By Fr. Bill Nordenbrock, C.PP.S.
The Gospel reading from St. Mathew today has me reflecting on the nature of authority. It is not my favorite topic because I can remember different occasions when I have been accused of having a problem with authority.
Nobody would accuse the centurion in the Gospel of having a problem with authority—either giving orders or accepting orders. He recognized without fail the authority of Jesus. He believed that if Jesus ordered his servant to be cured, then he would be cured. Distance offered no obstacle to the power and authority of Jesus’ word. And Jesus was amazed at the faith of this “nonbeliever” and holds him up as an example to us all.
I imagine that all of us recognize the authority of the Word of God. But the necessary condition for that authority to be a transformative force in our lives is that we welcome the message of Jesus into the depth of our being. We all hear the words of Jesus when the scriptures are proclaimed, but for the word to be transformative, for the words to be authoritative, we must encounter the Word made flesh in our hearts. The good news is that Jesus wants to “enter under our roof” and make his home in our heart.
Often the first thought we have about authority is to resist the notion that someone can order us to do something that we would rather not do. But what is the word of Jesus and why should we fear it? The authoritative pronouncements, the orders that Jesus give his disciples are:
Come to me and be healed.
Know that nothing can separate you from my love.

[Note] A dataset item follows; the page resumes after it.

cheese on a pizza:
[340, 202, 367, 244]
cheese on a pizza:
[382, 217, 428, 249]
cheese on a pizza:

Believe the Good News and be saved.
I have already forgiven you. Go and sin no more.
Love God and your neighbor.
Can we hear and accept the authority of these pronouncements and allow our trust in the words of Jesus to transform our lives? If yes, then we are like the centurion. Even more, maybe then we can be a missionary like St. Francis Xavier and say yes to the command to proclaim the Good News to the ends of the earth.
St. Francis Xavier was the prototypical missionary. He heard the word of God and accepted the mission of making the first proclamation of the Gospel to peoples in Asia. Unlike St. Francis Xavier, our missionary identity is probably not defined by geography. Instead, our missionary vocation finds expression as we strive to imitate our founder, St. Gaspar, who did not take the message of Jesus to the ends of the earth, but to the edges of the Church and society.
Today we ask the intercession of St. Francis Xavier to open our hearts to the word of God and give us the courage to be missionary disciples.
Fr. William Nordenbrock, C.PP.S., is the moderator general of the Missionaries of the Precious Blood worldwide. An Ohio native, he now lives in Rome. The Congregation serves in over 20 countries around the globe.